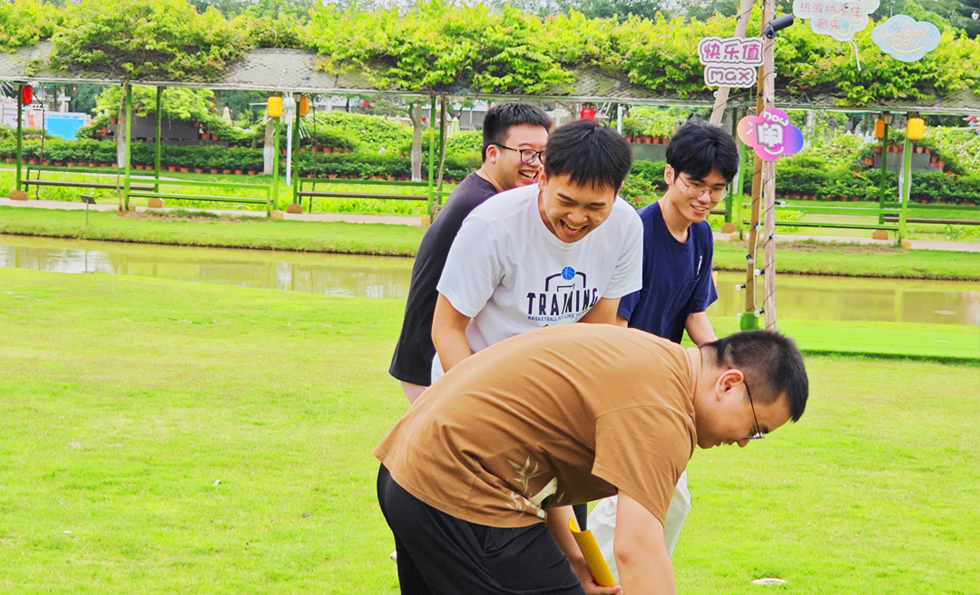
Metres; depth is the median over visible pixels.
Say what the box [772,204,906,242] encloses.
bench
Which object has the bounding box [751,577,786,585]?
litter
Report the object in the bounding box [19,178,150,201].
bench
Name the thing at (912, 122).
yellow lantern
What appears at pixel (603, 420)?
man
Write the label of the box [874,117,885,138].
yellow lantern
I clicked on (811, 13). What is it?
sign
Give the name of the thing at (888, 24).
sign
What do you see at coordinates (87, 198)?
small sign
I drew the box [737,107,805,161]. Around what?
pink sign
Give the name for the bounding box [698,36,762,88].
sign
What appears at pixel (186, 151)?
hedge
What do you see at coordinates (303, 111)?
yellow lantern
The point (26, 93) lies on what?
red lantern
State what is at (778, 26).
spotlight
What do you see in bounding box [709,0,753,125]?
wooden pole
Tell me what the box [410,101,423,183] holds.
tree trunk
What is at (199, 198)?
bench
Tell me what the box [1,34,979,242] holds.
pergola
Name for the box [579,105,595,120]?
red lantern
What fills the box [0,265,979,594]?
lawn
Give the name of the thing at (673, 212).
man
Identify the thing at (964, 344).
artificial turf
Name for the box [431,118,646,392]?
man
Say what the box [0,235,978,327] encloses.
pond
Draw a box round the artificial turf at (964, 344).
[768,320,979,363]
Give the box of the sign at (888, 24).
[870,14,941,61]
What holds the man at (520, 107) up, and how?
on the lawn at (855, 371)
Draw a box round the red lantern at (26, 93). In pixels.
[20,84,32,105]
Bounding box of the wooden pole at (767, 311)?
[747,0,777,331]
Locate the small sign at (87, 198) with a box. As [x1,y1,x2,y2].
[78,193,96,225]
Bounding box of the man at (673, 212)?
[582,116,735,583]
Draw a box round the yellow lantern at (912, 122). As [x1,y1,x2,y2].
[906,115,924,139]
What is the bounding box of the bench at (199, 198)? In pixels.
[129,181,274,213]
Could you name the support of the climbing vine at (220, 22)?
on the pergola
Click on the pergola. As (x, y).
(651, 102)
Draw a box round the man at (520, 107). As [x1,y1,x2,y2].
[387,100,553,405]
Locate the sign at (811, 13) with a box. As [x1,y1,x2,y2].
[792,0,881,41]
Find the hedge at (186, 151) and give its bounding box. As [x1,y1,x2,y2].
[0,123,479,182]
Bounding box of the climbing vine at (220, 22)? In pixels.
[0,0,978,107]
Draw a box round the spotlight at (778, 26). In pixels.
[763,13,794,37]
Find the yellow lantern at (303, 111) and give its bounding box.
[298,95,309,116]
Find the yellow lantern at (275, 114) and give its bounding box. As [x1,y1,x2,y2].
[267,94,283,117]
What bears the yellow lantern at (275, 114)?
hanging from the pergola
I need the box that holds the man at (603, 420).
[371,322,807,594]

################

- TASK TO COMPLETE
Every record above should reappear exactly, with the pictures gone.

- THE COMPLETED TASK
Metres; depth is the median over visible pixels.
Say what the box [772,204,906,242] encloses.
bench
Which object has the bounding box [751,577,786,585]?
litter
Report the object in the bounding box [19,178,150,201].
bench
Name the thing at (912, 122).
yellow lantern
What appears at pixel (603, 420)?
man
Write the label of the box [874,117,885,138].
yellow lantern
I clicked on (811, 13). What is it?
sign
Give the name of the thing at (888, 24).
sign
What do you see at coordinates (87, 198)?
small sign
I drew the box [737,107,805,161]. Around what?
pink sign
Give the name for the bounding box [698,36,762,88].
sign
What appears at pixel (186, 151)?
hedge
What do you see at coordinates (303, 111)?
yellow lantern
The point (26, 93) lies on what?
red lantern
State what is at (778, 26).
spotlight
What do you see in bounding box [709,0,753,125]?
wooden pole
Tell me what the box [410,101,423,183] holds.
tree trunk
What is at (199, 198)?
bench
Tell me what the box [1,34,979,242] holds.
pergola
Name for the box [579,105,595,120]?
red lantern
What fills the box [0,265,979,594]?
lawn
Give the name of the thing at (673, 212).
man
Identify the thing at (964, 344).
artificial turf
Name for the box [431,118,646,392]?
man
Say what the box [0,235,978,327] encloses.
pond
Draw a box round the artificial turf at (964, 344).
[768,320,979,363]
Give the box of the sign at (888, 24).
[870,14,941,61]
What holds the man at (520, 107) up, and how?
on the lawn at (855, 371)
Draw a box round the red lantern at (26, 93). In pixels.
[20,84,32,105]
Bounding box of the wooden pole at (767, 311)?
[747,0,777,331]
Locate the small sign at (87, 198) with a box. As [x1,y1,x2,y2].
[78,193,96,225]
Bounding box of the man at (673, 212)?
[582,116,735,583]
Draw a box round the yellow lantern at (912, 122). As [x1,y1,x2,y2].
[906,115,924,139]
What is the bounding box of the bench at (199, 198)? In pixels.
[129,181,274,213]
Could you name the support of the climbing vine at (220, 22)?
on the pergola
Click on the pergola. As (x, y).
(651, 102)
Draw a box round the man at (520, 107). As [x1,y1,x2,y2].
[387,100,553,405]
Locate the sign at (811, 13) with a box. As [x1,y1,x2,y2].
[792,0,881,41]
Find the hedge at (186, 151) and give its bounding box. As [x1,y1,x2,y2].
[0,123,479,182]
Bounding box of the climbing vine at (220, 22)? In pixels.
[0,0,978,107]
Draw a box round the spotlight at (778, 26). In pixels.
[763,13,794,37]
Find the yellow lantern at (303, 111) and give its bounding box.
[298,95,309,116]
Find the yellow lantern at (275, 114) and give its bounding box. As [x1,y1,x2,y2].
[267,94,283,117]
What bears the yellow lantern at (275, 114)?
hanging from the pergola
I need the box that holds the man at (603, 420).
[371,322,807,594]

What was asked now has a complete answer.